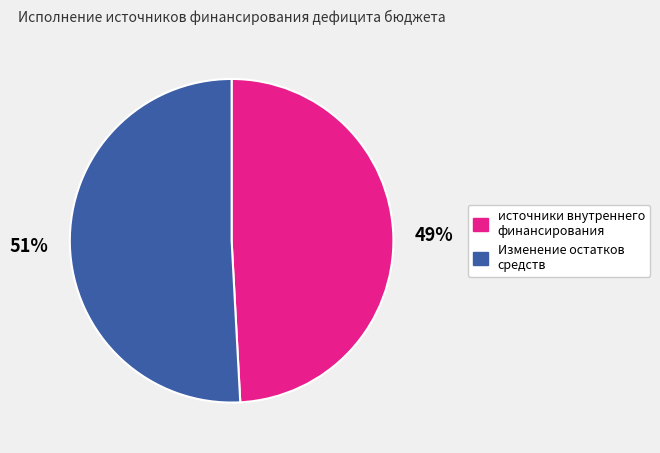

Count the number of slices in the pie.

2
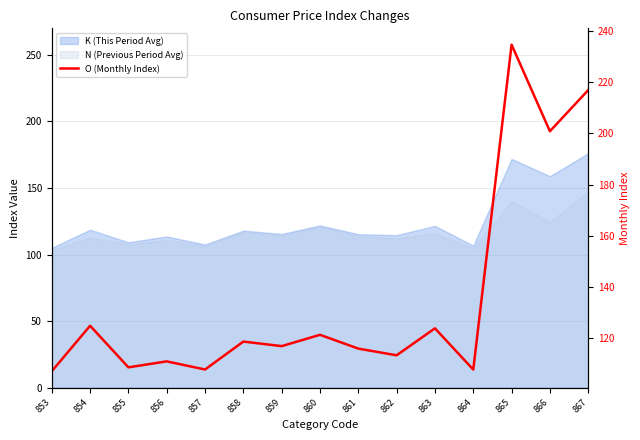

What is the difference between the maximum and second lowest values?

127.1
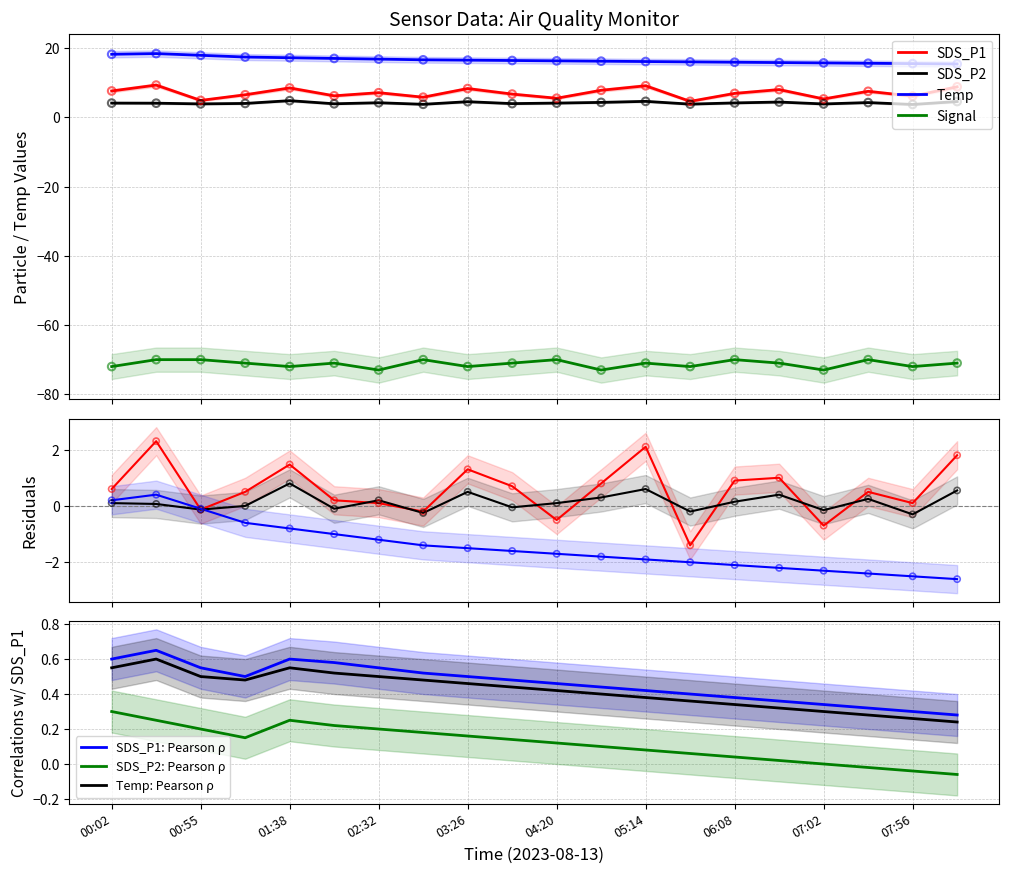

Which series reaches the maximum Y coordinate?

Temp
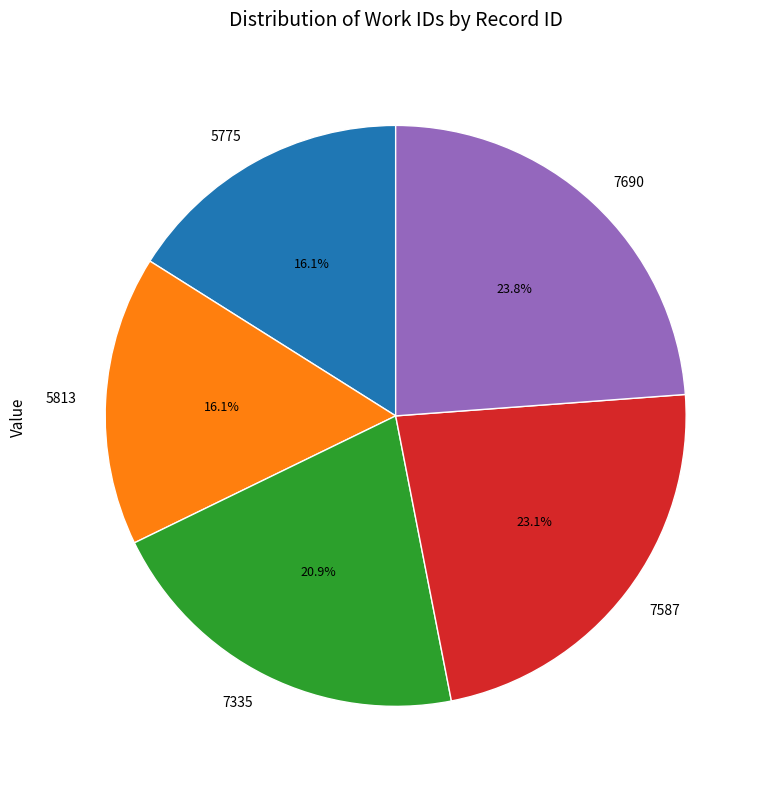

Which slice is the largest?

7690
++++++
◆ WHAT IS REQUIRED ◆
Please rewrite the records above, replacing "maximum" with "greatest" and changing nothing else. Leave out the pictures.

◆ COMPLETED EXERCISE ◆
Count the number of slices in the pie.

2

What is the difference between the greatest and second lowest values?

127.1

Which series reaches the greatest Y coordinate?

Temp

Which slice is the largest?

7690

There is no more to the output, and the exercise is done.